Mixed-methods research paradigms offer opportunities for more complete explanatory and predictive models (Creswell, 2008). Commonly, purely quantitative models are criticized as overly reductive or insufficient in describing complete experience. Likewise, purely qualitative data may be untestable, or may be overly specific to a certain context, thus

lacking in generalizability. However different they may seem, these methods are compatible and offer researchers the opportunity to understand clearly a phenomenon (Johnson &

Onwuegbuzie, 2004). In this Chapter, I explain the choices of research methods and their worldview to clarify why I have chosen a mixed-methods paradigm for approaching motivation and the classroom environment in elementary school foreign language activities before outline the general pattern of Chapters 5 through 9, explicating how the seemingly different studies fit together to form a cohesive whole.

To offer a note on terminology within this Chapter and throughout this thesis, I will discuss three basic elements of any series of research. The first is what Creswell (2009) describes as the ‘epistemology’ and ‘worldview’ (used interchangeably here in this discussion) as a philosophical series of beliefs which inform and create the foundation for the line of inquiry. All researchers carry a set of underlying beliefs and biases that they use to interpret data. This theory of knowing colors every piece of the research design, from the generation of hypotheses and research questions to the design of experiments or program of inquiry. While this is implicit in many studies, it is nonetheless important to declare this position in order to clarify how and for what purpose the research is conducted.

At the same time, ‘paradigm’ and ‘methodology’ will be used to refer specifically to an approach to data acquisition and interpretation. This methodology may be qualitative, quantitative, or both. The decisions researchers make on how to gather and treat information inherently changes how it may be understood, both by the researcher and readers. This is commonly the focus of research discussions and may be used as a broad way of classifying research. The methodology is generated based on how the researcher chooses to approach knowledge, and how they choose to gather the information in relation to good hypotheses.

Finally, ‘theory’ and ‘theoretical background’ are used to describe a lens on the data, brought by a previous framework of empirical findings and their interpretation. As all modern research stands on conclusions derived from a combination of previous observations and empirical findings, theory allows researchers to develop ideas based on solid grounding.

While theory does not have to be the grand theories outlined in Chapter 2, good research requires the use of a basic set of background knowledge about the field of inquiry. Strong theories allow for the testing of well-grounded hypotheses about the data.

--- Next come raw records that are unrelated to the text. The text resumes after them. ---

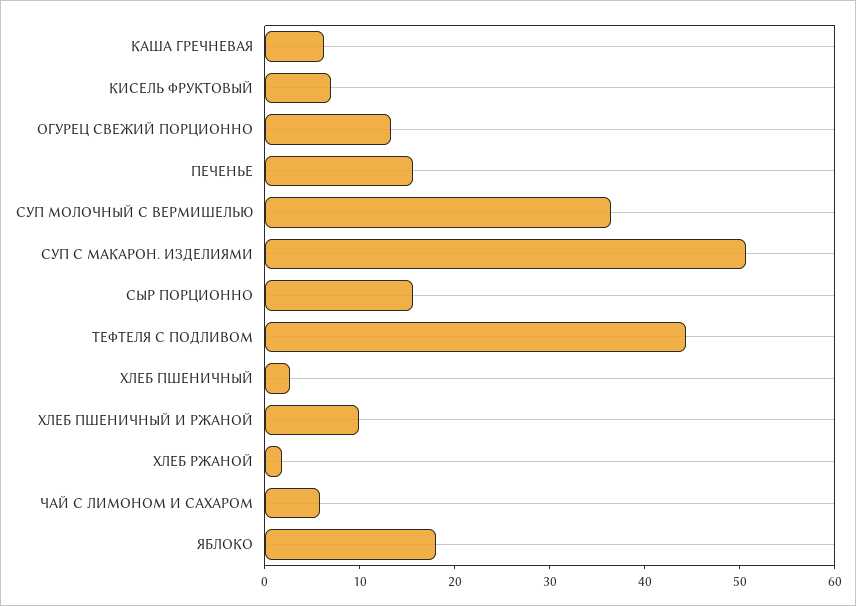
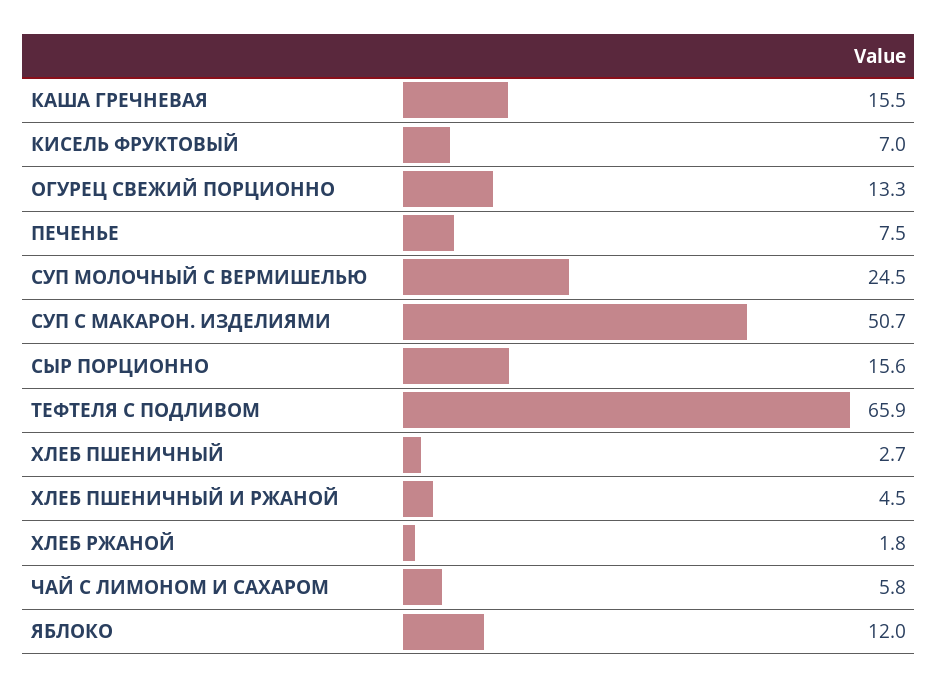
КАША ГРЕЧНЕВАЯ: 6 -> 15.5
ПЕЧЕНЬЕ: 16 -> 7.5
СУП МОЛОЧНЫЙ С ВЕРМИШЕЛЬЮ: 36 -> 24.5
ТЕФТЕЛЯ С ПОДЛИВОМ: 44 -> 65.9
ХЛЕБ ПШЕНИЧНЫЙ И РЖАНОЙ: 10 -> 4.5
ЯБЛОКО: 18 -> 12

Thus, all research occurs at the intersection of these three viewpoints. Theory allows for the generation of hypotheses. Method controls how the data is gathered gathered. Both are informed by an underlying worldview which grants affordances to—as well as placing constraints on—the method of interpretation. These three simultaneously influence every aspect of the data acquisition and interpretation. Figure 4.1 renders these in a three-dimensional space, with data seen and triangulated by the researcher. By clarifying this framework, the researcher may clarify existing biases, data gathering and interpretation methods, and intended outcomes.

Figure 4.1. Three primary frameworks used in data analysis and interpretation in any program of research.